8.9.10

Bir Arife Masalı

Bugün arife, sizi bilmem ama ben yarım gün çalıştım. Öğleden sonram benimdi. Bayram öncesi muazzam bir kalabalık olur her tarafta, bilirsiniz. Ben de hiç sevmem bu kalabalığı. Dolayısıyla farklı bir şey yapmaya karar verdim. Hayatım zaten yeterince boktan; bu yüzden farklı bir şey yapmalıydım. Yaptım da. Araba yıkadım.

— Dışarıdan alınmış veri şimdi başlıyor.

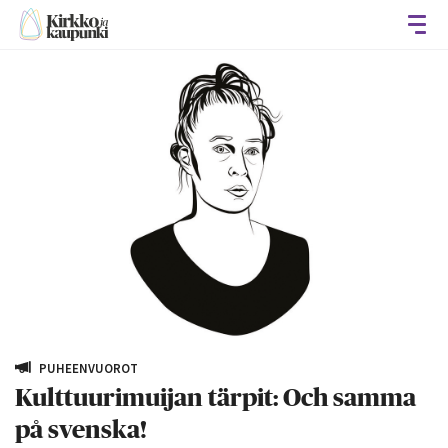
Avaa
PUHEENVUOROT
Kulttuurimuijan tärpit: Och samma
på svenska!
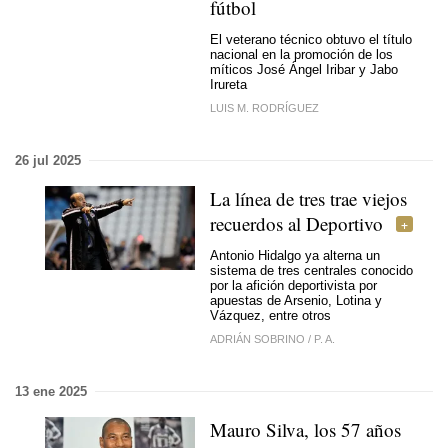
fútbol
El veterano técnico obtuvo el título
nacional en la promoción de los
míticos José Ángel Iribar y Jabo
Irureta
LUIS M. RODRÍGUEZ
26 jul 2025
La línea de tres trae viejos
recuerdos al Deportivo
Antonio Hidalgo ya alterna un
sistema de tres centrales conocido
por la afición deportivista por
apuestas de Arsenio, Lotina y
Vázquez, entre otros
ADRIÁN SOBRINO
/
P. A.
13 ene 2025
Mauro Silva, los 57 años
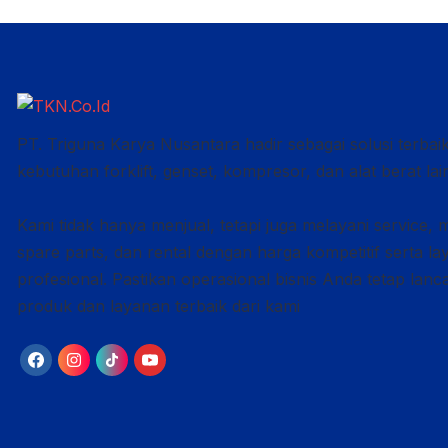
PT. Triguna Karya Nusantara hadir sebagai solusi terbai
kebutuhan forklift, genset, kompresor, dan alat berat lai
Kami tidak hanya menjual, tetapi juga melayani service, 
spare parts, dan rental dengan harga kompetitif serta l
profesional. Pastikan operasional bisnis Anda tetap lan
produk dan layanan terbaik dari kami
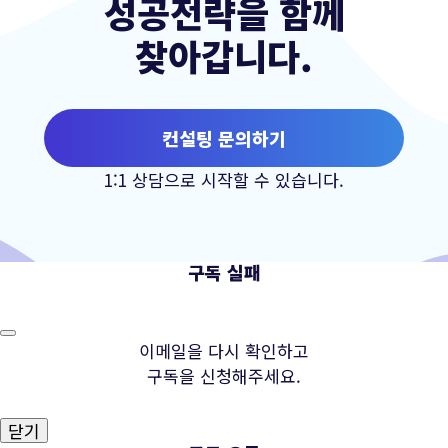
성공전략을 함께
찾아갑니다.
컨설팅 문의하기
1:1 상담으로 시작할 수 있습니다.
구독 실패
이메일을 다시 확인하고
구독을 신청해주세요.
닫기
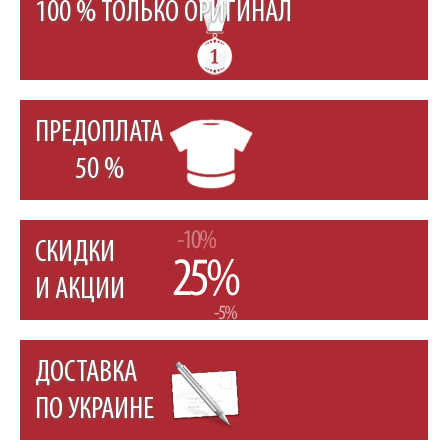
100 % ТОЛЬКО ОРИГИНАЛ
ПРЕДОПЛАТА
50 %
СКИДКИ
И АКЦИИ
ДОСТАВКА
ПО УКРАИНЕ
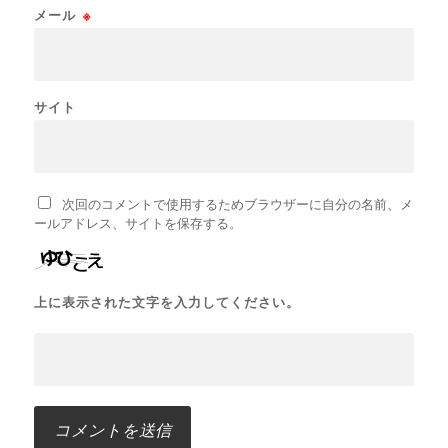
メール
※
サイト
次回のコメントで使用するためブラウザーに自分の名前、メ
ールアドレス、サイトを保存する。
上に表示された文字を入力してください。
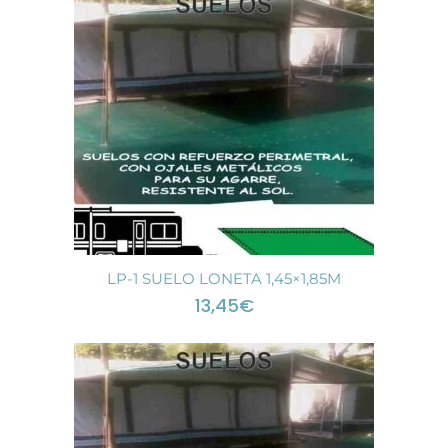
LP-1 SUELO LONETA 1,45×1,85M
13,45
€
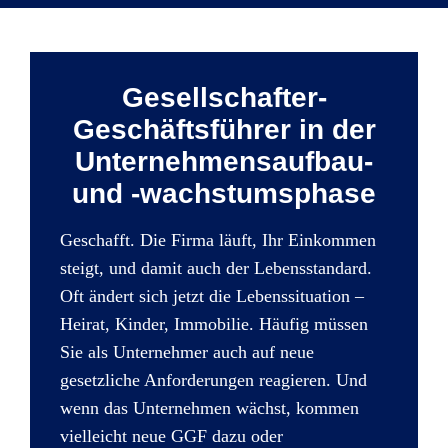
Gesellschafter-
Geschäftsführer in der
Unternehmensaufbau-
und -wachstumsphase
Geschafft. Die Firma läuft, Ihr Einkommen
steigt, und damit auch der Lebensstandard.
Oft ändert sich jetzt die Lebenssituation –
Heirat, Kinder, Immobilie. Häufig müssen
Sie als Unternehmer auch auf neue
gesetzliche Anforderungen reagieren. Und
wenn das Unternehmen wächst, kommen
vielleicht neue GGF dazu oder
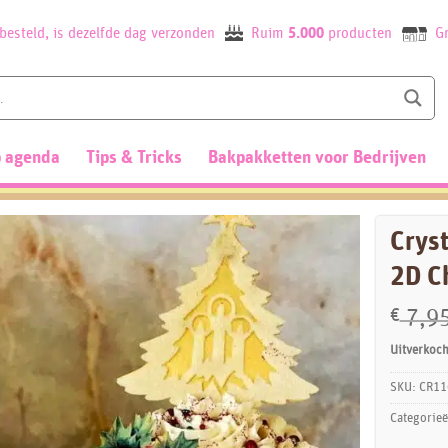
besteld, is dezelfde dag verzonden
Ruim
5.000
producten
Gr
 agenda
Tips & Tricks
Bakpakketten voor Bedrijven
Cryst
2D C
€
7,9
Uitverkoch
SKU:
CR11
Categorie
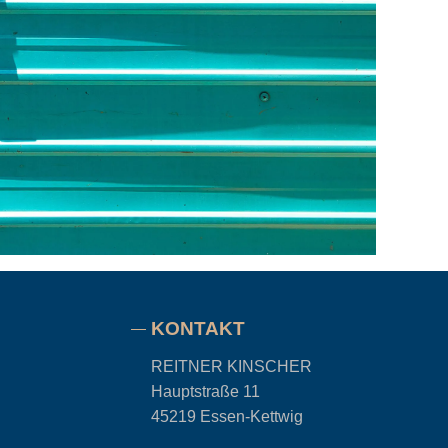
KONTAKT
REITNER KINSCHER
Hauptstraße 11
45219 Essen-Kettwig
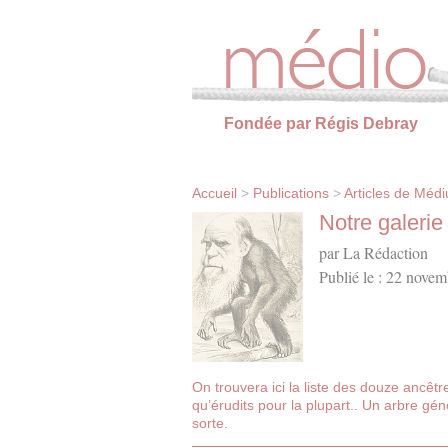
Panneau de gestion des cookies
Fondée par Régis Debray
Accueil
>
Publications
>
Articles de Méd
Notre galerie
par La Rédaction
Publié le : 22 novem
On trouvera ici la liste des douze ancê
qu’érudits pour la plupart.. Un arbre gén
sorte.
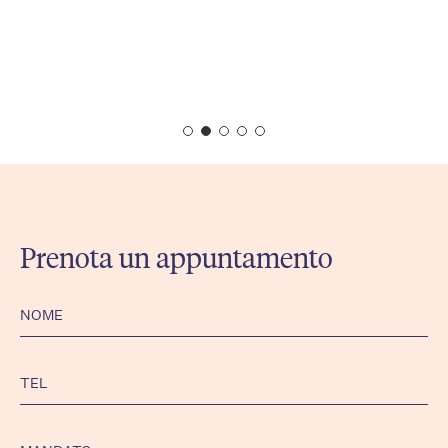
Prenota un appuntamento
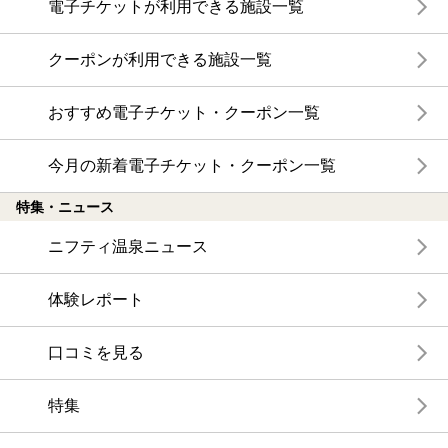
電子チケットが利用できる施設一覧
クーポンが利用できる施設一覧
おすすめ電子チケット・クーポン一覧
今月の新着電子チケット・クーポン一覧
特集・ニュース
ニフティ温泉ニュース
体験レポート
口コミを見る
特集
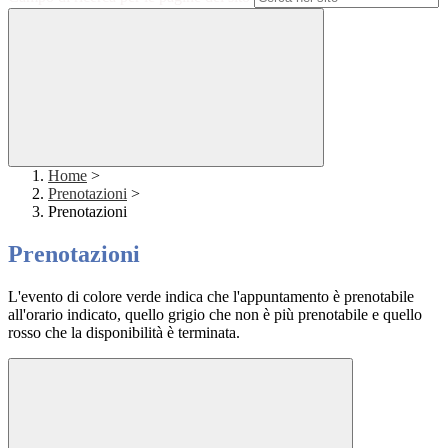
Home
>
Prenotazioni
>
Prenotazioni
Prenotazioni
L'evento di colore verde indica che l'appuntamento è prenotabile
all'orario indicato, quello grigio che non è più prenotabile e quello
rosso che la disponibilità è terminata.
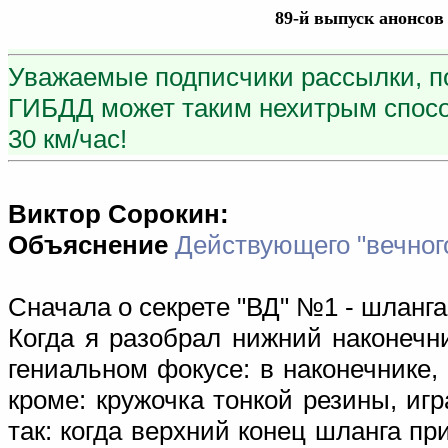
89-й выпуск анонсов
Уважаемые подписчики рассылки, по
ГИБДД может таким нехитрым способ
30 км/час!
Виктор Сорокин:
Объяснение
Действующего "вечног
Сначала о секрете "ВД" №1 - шланга
Когда я разобрал нижний наконечни
гениальном фокусе: в наконечнике
кроме: кружочка тонкой резины, иг
так: когда верхний конец шланга пр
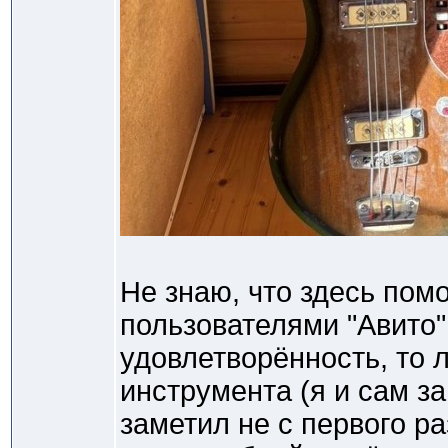
Не знаю, что здесь пом
пользователями "Авито"
удовлетворённость, то 
инструмента (я и сам з
заметил не с первого ра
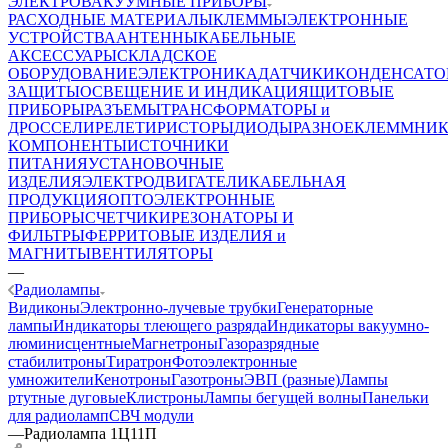
ЭЛЕКТРОВАКУУМНЫЕ ПРИБОРЫ
РАСХОДНЫЕ МАТЕРИАЛЫ
КЛЕММЫ
ЭЛЕКТРОННЫЕ
УСТРОЙСТВА
АНТЕННЫ
КАБЕЛЬНЫЕ
АКСЕССУАРЫ
СКЛАДСКОЕ
ОБОРУДОВАНИЕ
ЭЛЕКТРОНИКА
ДАТЧИКИ
КОНДЕНСАТО
ЗАЩИТЫ
ОСВЕЩЕНИЕ И ИНДИКАЦИЯ
ЩИТОВЫЕ
ПРИБОРЫ
РАЗЪЕМЫ
ТРАНСФОРМАТОРЫ и
ДРОССЕЛИ
РЕЛЕ
ТИРИСТОРЫ
ДИОДЫ
РАЗНОЕ
КЛЕММНИ
КОМПОНЕНТЫ
ИСТОЧНИКИ
ПИТАНИЯ
УСТАНОВОЧНЫЕ
ИЗДЕЛИЯ
ЭЛЕКТРОДВИГАТЕЛИ
КАБЕЛЬНАЯ
ПРОДУКЦИЯ
ОПТОЭЛЕКТРОННЫЕ
ПРИБОРЫ
СЧЕТЧИКИ
РЕЗОНАТОРЫ И
ФИЛЬТРЫ
ФЕРРИТОВЫЕ ИЗДЕЛИЯ и
МАГНИТЫ
ВЕНТИЛЯТОРЫ
—
Радиолампы
Видиконы
Электронно-лучевые трубки
Генераторные
лампы
Индикаторы тлеющего разряда
Индикаторы вакуумно-
люминисцентные
Магнетроны
Газоразрядные
стабилитроны
Тиратрон
Фотоэлектронные
умножители
Кенотроны
Газотроны
ЭВП (разные)
Лампы
ртутные дуговые
Клистроны
Лампы бегущей волны
Панельки
для радиоламп
СВЧ модули
—
Радиолампа 1Ц11П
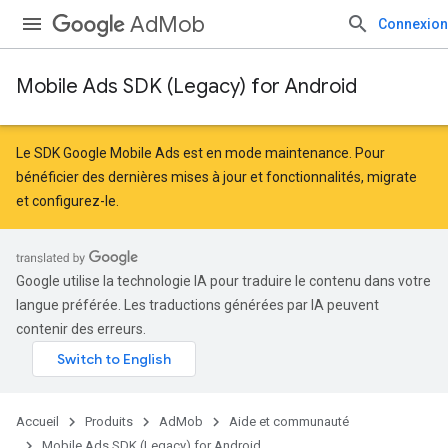
AdMob
Connexion
Mobile Ads SDK (Legacy) for Android
Le SDK Google Mobile Ads est en mode maintenance. Pour
bénéficier des dernières mises à jour et fonctionnalités,
migrate
et
configurez-le
.
Google utilise la technologie IA pour traduire le contenu dans votre
langue préférée. Les traductions générées par IA peuvent
contenir des erreurs.
Accueil
Produits
AdMob
Aide et communauté
Mobile Ads SDK (Legacy) for Android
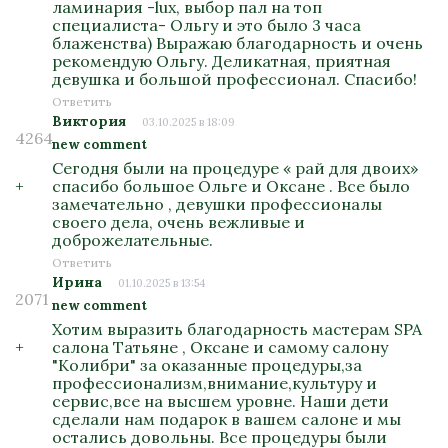
ламинария -lux, выбор пал на топ
специалиста- Ольгу и это было 3 часа
блаженства) Выражаю благодарность и очень
рекомендую Ольгу. Деликатная, приятная
девушка и большой профессионал. Спасибо!
Ответить
Виктория
03.10.2025 в 18:09
4264
new comment
Сегодня были на процедуре « рай для двоих»
+
спасибо большое Ольге и Оксане . Все было
замечательно , девушки профессионалы
своего дела, очень вежливые и
доброжелательные.
Ответить
Ирина
01.10.2025 в 13:54
2071
new comment
Хотим выразить благодарность мастерам SPA
+
салона Татьяне , Оксане и самому салону
"Колибри" за оказанные процедуры,за
профессионализм,внимание,культуру и
сервис,все на высшем уровне. Наши дети
сделали нам подарок в вашем салоне и мы
остались довольны. Все процедуры были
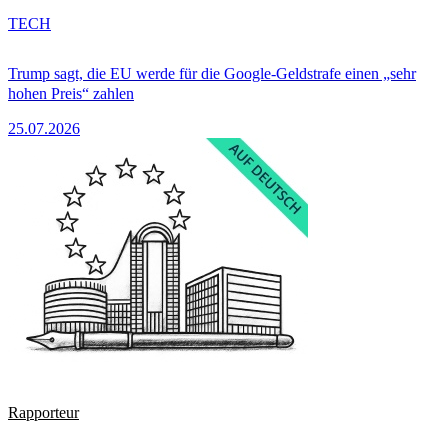
TECH
Trump sagt, die EU werde für die Google-Geldstrafe einen „sehr
hohen Preis“ zahlen
25.07.2026
Rapporteur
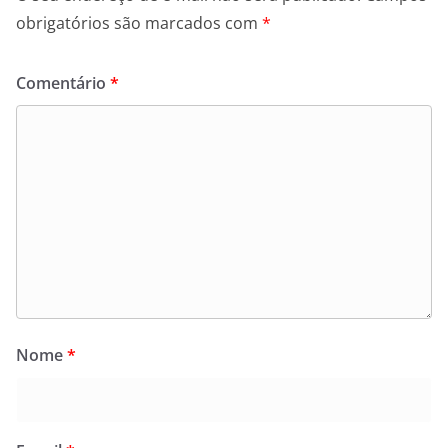
obrigatórios são marcados com
*
Comentário
*
Nome
*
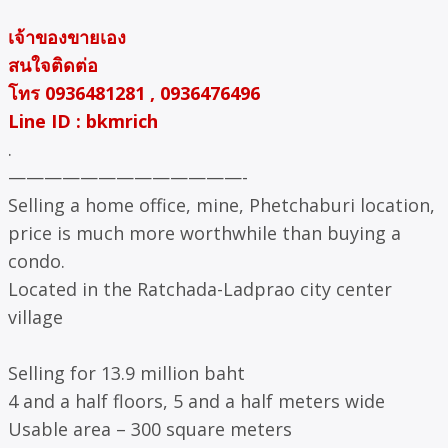
เจ้าของขายเอง
สนใจติดต่อ
โทร 0936481281 , 0936476496
Line ID : bkmrich
.
—————————————-
Selling a home office, mine, Phetchaburi location,
price is much more worthwhile than buying a
condo.
Located in the Ratchada-Ladprao city center
village
Selling for 13.9 million baht
4 and a half floors, 5 and a half meters wide
Usable area – 300 square meters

Binen bilir, arabayı, benzin aldığınızda ücretsiz yıkarlar ya da 10 tl'yi bayılırsın iç dış ne varsa yıkarlar. Ben ise dayadım hortumu musluğa, aldım elime kovayı, fırçayı ve -annem duymasın ama- bulaşık deterjanını, indim evin önüne. Bir yandan ayarlı frekanstan virgin radyo çalıyor, diğer taraftan elimde fırça araba yıkıyordum. Fırça darbeleri ile arabayı yıkamaktan çok daha fazlasını yapıyordum; içimi kaplayan heyecansızlığı ve karamsarlığı fırça darbeleri ile dövüyordum. Onuncu dakikada ikisi de nakavt oldu. İnsan, umutsuzluğa kapıldığında, denediği her kapı yüzüne kapatıldığında, problemlerin çözüm yollarında kaybolduğunda olmadığı kişi gibi davranınca rahatlıyormuş. Bir an, kırmızı ışıkta, elinde bez araba camlarını silmek için bekleyen çocukları düşündüm. Onlardan farkım kalmadığında özgür ve kendim olabiliyordum. Kendime acıdım, onları ise kıskandım. Mühendis olmak, her işi parayla çözebilmek insanı mutlu etmeye yetmiyor. Ne kadar acı!

Bir de sabah babam geldi. Çok özlemişim kendisini. Yaşımın yarısı kadar süre babamı görmüş olmam, beni babama karşı hala çocuksu duygular beslememe neden oluyor. Bayramda burada sonra yine gidecek. Hasta haliyle gitmese diyorum bazen ama kendi istekleri yüzünden insan babası da olsa başkasının hayatına karışmamalı. Babamı böyle de seviyorum, olsun.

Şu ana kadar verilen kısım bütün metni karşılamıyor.